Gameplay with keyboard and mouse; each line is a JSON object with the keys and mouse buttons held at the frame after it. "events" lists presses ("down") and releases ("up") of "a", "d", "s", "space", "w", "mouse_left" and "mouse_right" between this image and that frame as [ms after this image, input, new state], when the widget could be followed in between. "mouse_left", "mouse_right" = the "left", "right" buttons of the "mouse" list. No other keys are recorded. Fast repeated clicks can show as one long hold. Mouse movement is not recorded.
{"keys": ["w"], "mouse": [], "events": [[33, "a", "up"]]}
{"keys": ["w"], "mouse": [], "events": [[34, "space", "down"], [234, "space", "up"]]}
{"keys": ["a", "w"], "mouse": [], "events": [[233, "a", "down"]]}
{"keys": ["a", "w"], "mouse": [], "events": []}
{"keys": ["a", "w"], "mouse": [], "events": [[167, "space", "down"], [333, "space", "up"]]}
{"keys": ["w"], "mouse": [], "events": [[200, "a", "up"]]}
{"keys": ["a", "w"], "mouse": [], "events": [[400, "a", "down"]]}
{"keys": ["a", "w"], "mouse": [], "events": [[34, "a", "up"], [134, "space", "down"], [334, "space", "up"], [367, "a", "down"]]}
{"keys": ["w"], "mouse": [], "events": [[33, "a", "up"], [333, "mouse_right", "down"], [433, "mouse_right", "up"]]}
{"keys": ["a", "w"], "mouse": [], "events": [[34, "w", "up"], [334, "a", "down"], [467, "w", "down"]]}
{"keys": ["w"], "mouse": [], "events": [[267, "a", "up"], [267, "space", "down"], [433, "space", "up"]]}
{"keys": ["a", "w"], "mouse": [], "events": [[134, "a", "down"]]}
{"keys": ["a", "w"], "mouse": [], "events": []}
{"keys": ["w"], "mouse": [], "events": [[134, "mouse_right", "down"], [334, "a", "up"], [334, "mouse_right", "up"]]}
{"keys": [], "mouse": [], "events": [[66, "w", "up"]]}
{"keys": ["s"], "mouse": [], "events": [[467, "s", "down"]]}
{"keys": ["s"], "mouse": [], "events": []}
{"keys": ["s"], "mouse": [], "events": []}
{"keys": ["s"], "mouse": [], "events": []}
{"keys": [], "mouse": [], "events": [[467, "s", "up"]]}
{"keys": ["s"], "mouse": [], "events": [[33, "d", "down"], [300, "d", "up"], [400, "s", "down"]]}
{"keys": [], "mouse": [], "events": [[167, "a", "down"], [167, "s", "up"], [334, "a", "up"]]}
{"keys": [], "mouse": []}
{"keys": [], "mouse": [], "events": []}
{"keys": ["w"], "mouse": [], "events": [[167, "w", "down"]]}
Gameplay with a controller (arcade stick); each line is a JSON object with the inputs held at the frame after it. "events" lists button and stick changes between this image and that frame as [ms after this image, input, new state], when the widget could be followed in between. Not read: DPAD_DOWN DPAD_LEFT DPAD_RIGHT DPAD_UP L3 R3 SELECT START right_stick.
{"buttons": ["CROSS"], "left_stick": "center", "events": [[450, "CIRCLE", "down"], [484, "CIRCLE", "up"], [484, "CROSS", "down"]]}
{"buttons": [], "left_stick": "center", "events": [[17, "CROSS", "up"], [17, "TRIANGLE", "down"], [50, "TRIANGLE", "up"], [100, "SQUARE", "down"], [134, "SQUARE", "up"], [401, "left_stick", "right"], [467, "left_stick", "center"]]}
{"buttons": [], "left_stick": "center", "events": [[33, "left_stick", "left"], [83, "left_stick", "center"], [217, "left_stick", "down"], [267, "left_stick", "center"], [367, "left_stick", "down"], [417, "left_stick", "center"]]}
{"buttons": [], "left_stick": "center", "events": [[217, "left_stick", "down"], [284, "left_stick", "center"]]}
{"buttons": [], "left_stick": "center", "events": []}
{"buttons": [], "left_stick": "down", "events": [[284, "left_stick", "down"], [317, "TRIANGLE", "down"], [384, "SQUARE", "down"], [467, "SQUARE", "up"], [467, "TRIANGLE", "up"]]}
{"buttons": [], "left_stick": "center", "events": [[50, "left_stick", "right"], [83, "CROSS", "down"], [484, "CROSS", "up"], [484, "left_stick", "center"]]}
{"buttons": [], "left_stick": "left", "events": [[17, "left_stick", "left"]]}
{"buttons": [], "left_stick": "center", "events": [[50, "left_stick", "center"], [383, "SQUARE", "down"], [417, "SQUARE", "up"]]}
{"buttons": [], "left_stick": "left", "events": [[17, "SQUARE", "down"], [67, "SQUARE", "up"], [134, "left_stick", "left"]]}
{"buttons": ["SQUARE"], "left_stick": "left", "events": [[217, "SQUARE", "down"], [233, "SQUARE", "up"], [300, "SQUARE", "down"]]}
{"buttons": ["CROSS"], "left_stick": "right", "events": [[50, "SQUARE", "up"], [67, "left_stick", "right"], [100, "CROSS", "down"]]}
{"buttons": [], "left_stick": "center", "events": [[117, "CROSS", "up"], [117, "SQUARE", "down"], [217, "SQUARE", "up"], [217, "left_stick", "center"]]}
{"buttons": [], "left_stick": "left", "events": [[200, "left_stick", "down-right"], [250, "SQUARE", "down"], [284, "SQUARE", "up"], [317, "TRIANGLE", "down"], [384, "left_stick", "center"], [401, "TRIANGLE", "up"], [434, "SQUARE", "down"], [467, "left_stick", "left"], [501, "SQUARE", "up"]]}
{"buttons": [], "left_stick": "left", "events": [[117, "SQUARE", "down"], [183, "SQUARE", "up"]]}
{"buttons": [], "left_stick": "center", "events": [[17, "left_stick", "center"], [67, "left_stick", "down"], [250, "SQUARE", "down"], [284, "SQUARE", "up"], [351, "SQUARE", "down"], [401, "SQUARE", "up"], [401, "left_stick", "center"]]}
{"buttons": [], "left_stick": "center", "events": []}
------------------------------------------------
Print out all the entries precisely as written.

Gameplay with keyboard and mouse; each line is a JSON object with the keys and mouse buttons held at the frame after it. "events" lists presses ("down") and releases ("up") of "a", "d", "s", "space", "w", "mouse_left" and "mouse_right" between this image and that frame as [ms after this image, input, new state], when the widget could be followed in between. "mouse_left", "mouse_right" = the "left", "right" buttons of the "mouse" list. No other keys are recorded. Fast repeated clicks can show as one long hold. Mouse movement is not recorded.
{"keys": ["w"], "mouse": [], "events": [[33, "a", "up"]]}
{"keys": ["w"], "mouse": [], "events": [[34, "space", "down"], [234, "space", "up"]]}
{"keys": ["a", "w"], "mouse": [], "events": [[233, "a", "down"]]}
{"keys": ["a", "w"], "mouse": [], "events": []}
{"keys": ["a", "w"], "mouse": [], "events": [[167, "space", "down"], [333, "space", "up"]]}
{"keys": ["w"], "mouse": [], "events": [[200, "a", "up"]]}
{"keys": ["a", "w"], "mouse": [], "events": [[400, "a", "down"]]}
{"keys": ["a", "w"], "mouse": [], "events": [[34, "a", "up"], [134, "space", "down"], [334, "space", "up"], [367, "a", "down"]]}
{"keys": ["w"], "mouse": [], "events": [[33, "a", "up"], [333, "mouse_right", "down"], [433, "mouse_right", "up"]]}
{"keys": ["a", "w"], "mouse": [], "events": [[34, "w", "up"], [334, "a", "down"], [467, "w", "down"]]}
{"keys": ["w"], "mouse": [], "events": [[267, "a", "up"], [267, "space", "down"], [433, "space", "up"]]}
{"keys": ["a", "w"], "mouse": [], "events": [[134, "a", "down"]]}
{"keys": ["a", "w"], "mouse": [], "events": []}
{"keys": ["w"], "mouse": [], "events": [[134, "mouse_right", "down"], [334, "a", "up"], [334, "mouse_right", "up"]]}
{"keys": [], "mouse": [], "events": [[66, "w", "up"]]}
{"keys": ["s"], "mouse": [], "events": [[467, "s", "down"]]}
{"keys": ["s"], "mouse": [], "events": []}
{"keys": ["s"], "mouse": [], "events": []}
{"keys": ["s"], "mouse": [], "events": []}
{"keys": [], "mouse": [], "events": [[467, "s", "up"]]}
{"keys": ["s"], "mouse": [], "events": [[33, "d", "down"], [300, "d", "up"], [400, "s", "down"]]}
{"keys": [], "mouse": [], "events": [[167, "a", "down"], [167, "s", "up"], [334, "a", "up"]]}
{"keys": [], "mouse": []}
{"keys": [], "mouse": [], "events": []}
{"keys": ["w"], "mouse": [], "events": [[167, "w", "down"]]}
Gameplay with a controller (arcade stick); each line is a JSON object with the inputs held at the frame after it. "events" lists button and stick changes between this image and that frame as [ms after this image, input, new state], when the widget could be followed in between. Not read: DPAD_DOWN DPAD_LEFT DPAD_RIGHT DPAD_UP L3 R3 SELECT START right_stick.
{"buttons": ["CROSS"], "left_stick": "center", "events": [[450, "CIRCLE", "down"], [484, "CIRCLE", "up"], [484, "CROSS", "down"]]}
{"buttons": [], "left_stick": "center", "events": [[17, "CROSS", "up"], [17, "TRIANGLE", "down"], [50, "TRIANGLE", "up"], [100, "SQUARE", "down"], [134, "SQUARE", "up"], [401, "left_stick", "right"], [467, "left_stick", "center"]]}
{"buttons": [], "left_stick": "center", "events": [[33, "left_stick", "left"], [83, "left_stick", "center"], [217, "left_stick", "down"], [267, "left_stick", "center"], [367, "left_stick", "down"], [417, "left_stick", "center"]]}
{"buttons": [], "left_stick": "center", "events": [[217, "left_stick", "down"], [284, "left_stick", "center"]]}
{"buttons": [], "left_stick": "center", "events": []}
{"buttons": [], "left_stick": "down", "events": [[284, "left_stick", "down"], [317, "TRIANGLE", "down"], [384, "SQUARE", "down"], [467, "SQUARE", "up"], [467, "TRIANGLE", "up"]]}
{"buttons": [], "left_stick": "center", "events": [[50, "left_stick", "right"], [83, "CROSS", "down"], [484, "CROSS", "up"], [484, "left_stick", "center"]]}
{"buttons": [], "left_stick": "left", "events": [[17, "left_stick", "left"]]}
{"buttons": [], "left_stick": "center", "events": [[50, "left_stick", "center"], [383, "SQUARE", "down"], [417, "SQUARE", "up"]]}
{"buttons": [], "left_stick": "left", "events": [[17, "SQUARE", "down"], [67, "SQUARE", "up"], [134, "left_stick", "left"]]}
{"buttons": ["SQUARE"], "left_stick": "left", "events": [[217, "SQUARE", "down"], [233, "SQUARE", "up"], [300, "SQUARE", "down"]]}
{"buttons": ["CROSS"], "left_stick": "right", "events": [[50, "SQUARE", "up"], [67, "left_stick", "right"], [100, "CROSS", "down"]]}
{"buttons": [], "left_stick": "center", "events": [[117, "CROSS", "up"], [117, "SQUARE", "down"], [217, "SQUARE", "up"], [217, "left_stick", "center"]]}
{"buttons": [], "left_stick": "left", "events": [[200, "left_stick", "down-right"], [250, "SQUARE", "down"], [284, "SQUARE", "up"], [317, "TRIANGLE", "down"], [384, "left_stick", "center"], [401, "TRIANGLE", "up"], [434, "SQUARE", "down"], [467, "left_stick", "left"], [501, "SQUARE", "up"]]}
{"buttons": [], "left_stick": "left", "events": [[117, "SQUARE", "down"], [183, "SQUARE", "up"]]}
{"buttons": [], "left_stick": "center", "events": [[17, "left_stick", "center"], [67, "left_stick", "down"], [250, "SQUARE", "down"], [284, "SQUARE", "up"], [351, "SQUARE", "down"], [401, "SQUARE", "up"], [401, "left_stick", "center"]]}
{"buttons": [], "left_stick": "center", "events": []}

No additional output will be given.